In the past, we scanned lab results and identified possible abnormalities based on one or more markers. The same cutoff values were used regardless of age or sex. So -- SELECT COUNT(*) FROM labtest WHERE marker_1>$m_1_cutoff_high OR marker_1<$m_1_cutoff_low; Even with the less than ideal schema, indexes on the marker columns made this kind of query work relatively well.
New algorithms are being put into place. Instead of just looking at one or two markers, we now must look at the age & sex to determine which cutoff values to use, then apply our algorithm. I now have 12 possible variations of the same algorithm.

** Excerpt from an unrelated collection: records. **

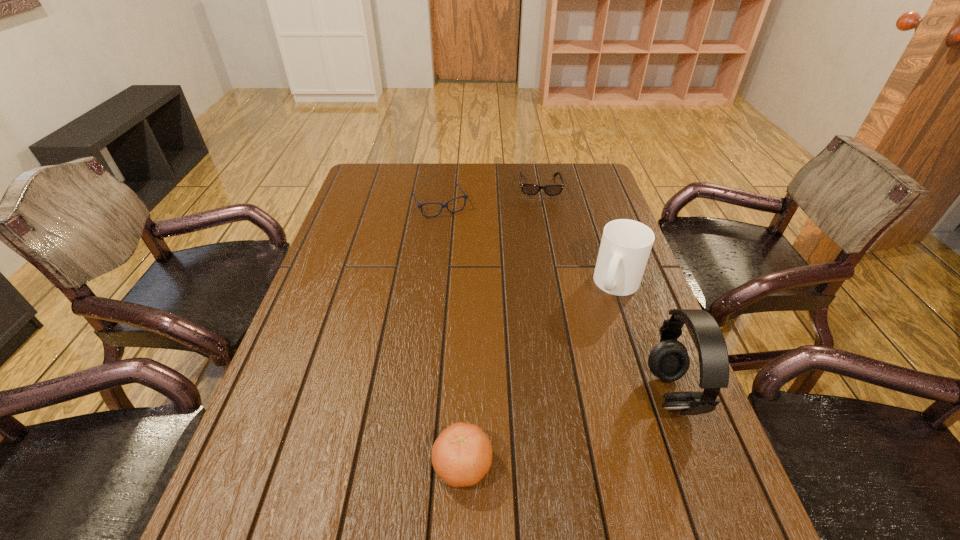
Locate an element on the screen. Image resolution: width=960 pixels, height=540 pixels. free area in between the second tallest object and the third object from right to left is located at coordinates (579, 235).

At what (x,y) coordinates should I click in order to perform the action: click on free space between the clementine and the third nearest object. Please return your answer as a coordinate pair (x, y). Looking at the image, I should click on pyautogui.click(x=540, y=375).

Where is `blank region between the third shortest object and the left spectacles`? blank region between the third shortest object and the left spectacles is located at coordinates (451, 335).

Identify the location of vacant area between the third shortest object and the earphone. The image size is (960, 540). (566, 430).

Identify which object is the fourth closest to the earphone. Please provide its 2D coordinates. Your answer should be formatted as a tuple, i.e. [(x, y)], where the tuple contains the x and y coordinates of a point satisfying the conditions above.

[(464, 196)]

The height and width of the screenshot is (540, 960). What are the coordinates of `object that is the fourth closest to the third object from left to right` in the screenshot? It's located at (462, 454).

What are the coordinates of `vacant space that satisfies the following two spatial constraints: 1. on the front side of the mug; 2. on the right side of the right spectacles` in the screenshot? It's located at (558, 284).

At what (x,y) coordinates should I click in order to perform the action: click on blank area in the image that satisfies the following two spatial constraints: 1. on the back side of the left spectacles; 2. on the left side of the third object from right to left. Please return your answer as a coordinate pair (x, y). The width and height of the screenshot is (960, 540). Looking at the image, I should click on (442, 187).

Where is `vacant space that satisfies the following two spatial constraints: 1. on the front side of the earphone; 2. on the ear cups of the left spectacles`? Image resolution: width=960 pixels, height=540 pixels. vacant space that satisfies the following two spatial constraints: 1. on the front side of the earphone; 2. on the ear cups of the left spectacles is located at coordinates (416, 396).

( age_rage='0-9' AND sex='m' AND ( marker_1 < 876 AND marker_1 > 345) ) OR
( age_rage='10-19' AND sex='m' AND ( marker_1 < 824 AND marker_1 > 312) ) OR
( age_rage='20-29' AND sex='m' AND ( marker_1 < 798 AND marker_1 > 311) )
) OR (
( age_rage='0-9' AND sex='f' AND ( marker_1 < 987 AND marker_1 > 465) ) OR
( age_rage='10-19' AND sex='f' AND ( marker_1 < 813 AND marker_1 > 404) ) OR
( age_rage='20-29' AND sex='f' AND ( marker_1 < 701 AND marker_1 > 209) )
) OR (
/* ect */
There are actually 12 variations to check against. This query is very slow, especially when iterating through 200+ markers (200 x 12 variations). EXPLAIN showed that MySQL is scanning all rows (50,000) - as soon as I applied a multi-column index (date_of_test, marker_1) MySQL stopped scanning the entire table.

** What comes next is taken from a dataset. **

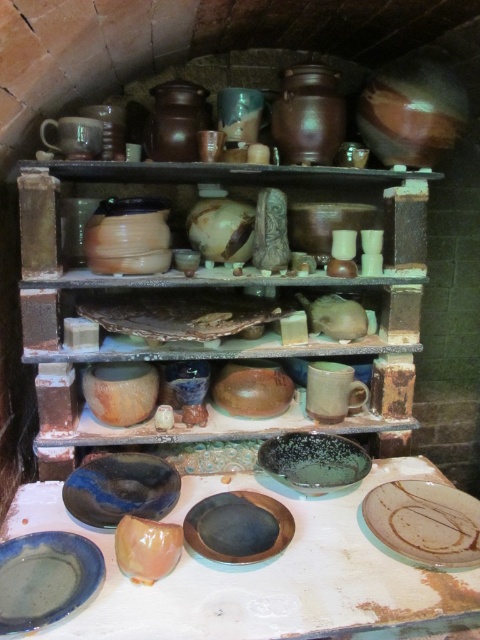
You are an artisan checking the kiln. You have a new ceramic piece that is 12 inches wide. You want to place it on the shelf where the matte ceramic plate at center and blue glossy plate at center are already placed. Can the new piece fit alongside them without overlapping?

The matte ceramic plate at center is larger than the blue glossy plate at center. Since the new piece is 12 inches wide, you should compare its size with the largest existing plate. If the matte ceramic plate at center is wider than 12 inches, the new piece can fit alongside without overlapping. If the matte ceramic plate at center is narrower, then the new piece might not fit. However, without knowing the exact dimensions of the existing plates, it is uncertain. Please check the size of the matte ceramic p

You are a pottery artist who needs to place a new ceramic piece between the green matte plate at center and the matte blue plate at lower left. The new piece is 30 centimeters wide. Is there enough space between them to fit the new piece?

The distance between the green matte plate at center and the matte blue plate at lower left is 60.85 centimeters. Since the new piece is 30 centimeters wide, there is sufficient space to place it between them.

Under the current schema, each marker, age, sex, and date_of_test column is indexed separately (no multi-column indexes). There are limits to the number of indexes per table.
So that's where I am. I have a legacy system in need of work, but I'm not sure of the best, most efficient way of approaching the problem.
I thought of converting the labtest table to something like (labtest_id, marker_id, marker_value), but that alone doesn't solve the issue of having to find the age & sex of each patient to determine the correct marker cutoff value.
What would be the least painful way of working through this?